3-3.材料費会計 数量の算出方法(基準一一(二))
該当する原価計算基準の原文と図解⑤を見ていきましょう。
材料の実際の消費量は、原則として継続記録法によって計算する。ただし、材料であって、その消費量を継続記録法によって計算することが困難なもの又はその必要のないものについては、たな卸計算法を適用することができる。

4.労務費会計(基準一二)
労務費とは、製品の製造のため、工場で働く人にかかる費用をいいます。下図⑥で労務費が「費用管理」されるイメージになります。
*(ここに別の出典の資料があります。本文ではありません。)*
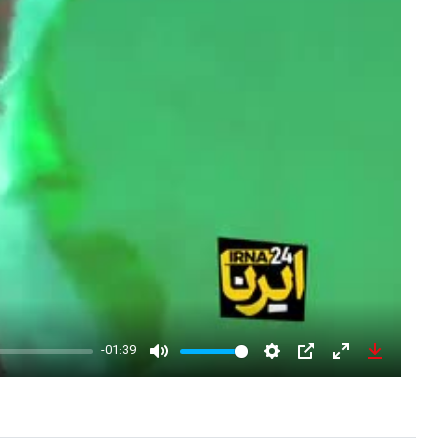
-01:39
Mute
Settings
PIP
Enter
Download
fullscreen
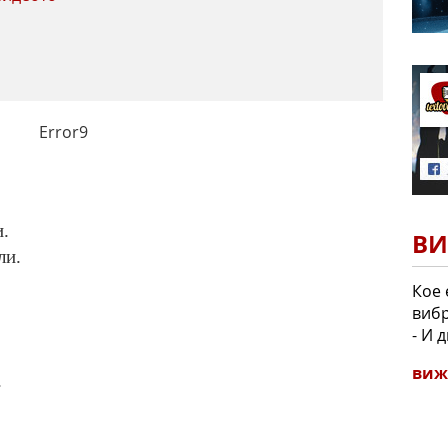
Error9
и.
ВИ
ли.
Кое 
виб
- И 
виж
.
そして製品の製造にかかわる従業員のことを工員といい、「直接工」と「間接工」に区分されます。
直接工・・・製品の製造に直接かかわる人(切削や組立作業。間接作業も)
間接工・・・製品の製造に直接かかわらない人(機械修繕、製品の運搬等)
該当する原価計算基準の原文も「直接工」と「間接工」に区分されます。
直接賃金等であって、作業時間又は作業量の測定を行なう労務費は、実際の作業時間又は作業量に賃率を乗じて計算する。賃率は、実際の個別賃率又は、職場もしくは作業区分ごとの平均賃率による。平均賃率は、必要ある場合には、予定平均賃率をもって計算することができる。
直接賃金等は、必要ある場合には、当該原価計算期間の負担に属する要支払額をもって計算することができる。
間接労務費であって、間接工賃金、給料、賞与手当等は、原則として当該原価計算期間の負担に属する要支払額をもって計算する。
上の基準の文言でいずれも「当該原価計算期間の負担に属する要支払額をもって計算」とありますが、賃金・給与の消費額の計算では、給与計算期間と原価計算期間の調整をする場合、下図⑦の通り計算することになります。

5.経費会計(基準一三)
該当する原価計算基準の原文と図解⑧を見ていきましょう。
(一) 経費は、原則として当該原価計算期間の実際の発生額をもって計算する。ただし、必要ある場合には、予定価格又は予定額をもって計算することができる。
(二) 減価償却費、不動産賃借料等であって、数ヶ月分を一時に総括的に計算し又は支払う経費については、これを月割り計算する。
(三) 電力料、ガス代、水道料等であって、消費量を計量できる経費については、その実際消費量に基づいて計算する。

特に「支払経費」である修繕費、「月割経費」である減価償却費、そして「測定経費」である電力・ガス・水道代は、多くの企業では設備管理部門で管理しており、その発生額も多額に及ぶ(事業計画の策定でも重要)といわれています。

※ご参考:設備部門の事業計画の視点(読み飛ばしてもOK)
原価計算基準から外れますが、せっかくなので設備部門の事業計画の視点について補足します。今まで見てきた原価計算基準では会計数値を「作る視点」でしたが、今見ていく事業計画の策定は「使う視点」である点、ご留意ください。
設備費である、減価償却費と修繕費を見ていきましょう。この2つの費用科目に投資額を加えて、3つの項目から説明していきます。
まず、①事業成長性。これはキャッシュフロー計算書の視点になります。設備部門の担当者がキャッシュフロー計算書を意識して事業計画を立てているのは稀だと思いますが、事業成長性がプラスの事業計画を立てる場合は、「投資額>償却費」を目安に投資計画を組むことは、設備部門でもよくあることだと思います。
次に、②維持管理。これは損益計算書の視点になります。耐用年数到来による償却費の減少と設備経年劣化による修繕費の増加と負の相関関係も考慮しながら修繕計画の見通しを立てます。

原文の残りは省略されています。